# DATA EXTRACTS:
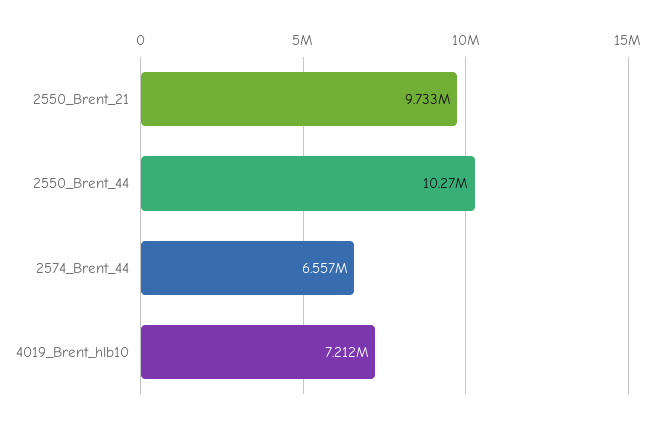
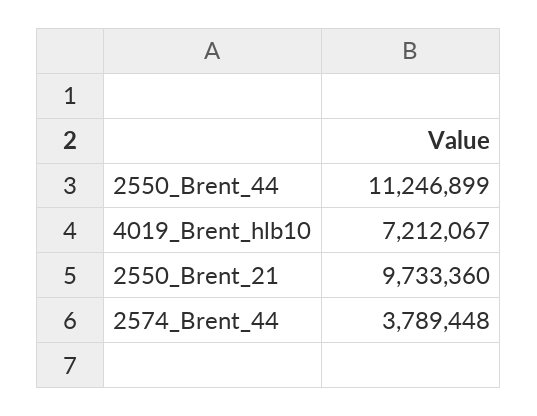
  {
    "2550_Brent_21": 9733360,
-   "2550_Brent_44": 10270000,
+   "2550_Brent_44": 11246899,
-   "2574_Brent_44": 6557000,
+   "2574_Brent_44": 3789448,
    "4019_Brent_hlb10": 7212067
  }

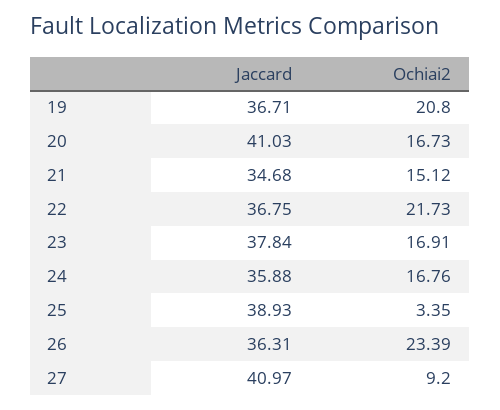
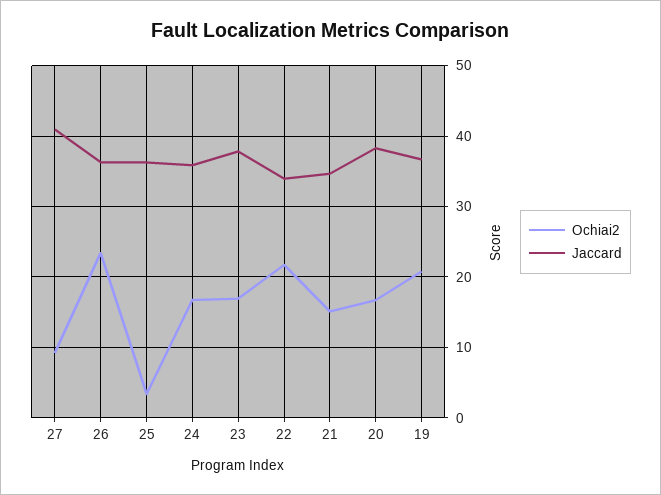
  {
    "Jaccard": {
      "19": 36.71,
-     "20": 41.03,
+     "20": 38,
      "21": 34.68,
-     "22": 36.75,
+     "22": 34,
      "23": 37.84,
      "24": 35.88,
-     "25": 38.93,
+     "25": 36,
      "26": 36.31,
      "27": 40.97
    },
    "Ochiai2": {
      "19": 20.8,
      "20": 16.73,
      "21": 15.12,
      "22": 21.73,
      "23": 16.91,
      "24": 16.76,
      "25": 3.35,
      "26": 23.39,
      "27": 9.2
    }
  }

# WORK TO COMPLETE:
Your copy of the listing should match it exactly, apart from the pictures, which are left out.

# EXERCISE ANSWER:
  {
    "2550_Brent_21": 9733360,
-   "2550_Brent_44": 10270000,
+   "2550_Brent_44": 11246899,
-   "2574_Brent_44": 6557000,
+   "2574_Brent_44": 3789448,
    "4019_Brent_hlb10": 7212067
  }

  {
    "Jaccard": {
      "19": 36.71,
-     "20": 41.03,
+     "20": 38,
      "21": 34.68,
-     "22": 36.75,
+     "22": 34,
      "23": 37.84,
      "24": 35.88,
-     "25": 38.93,
+     "25": 36,
      "26": 36.31,
      "27": 40.97
    },
    "Ochiai2": {
      "19": 20.8,
      "20": 16.73,
      "21": 15.12,
      "22": 21.73,
      "23": 16.91,
      "24": 16.76,
      "25": 3.35,
      "26": 23.39,
      "27": 9.2
    }
  }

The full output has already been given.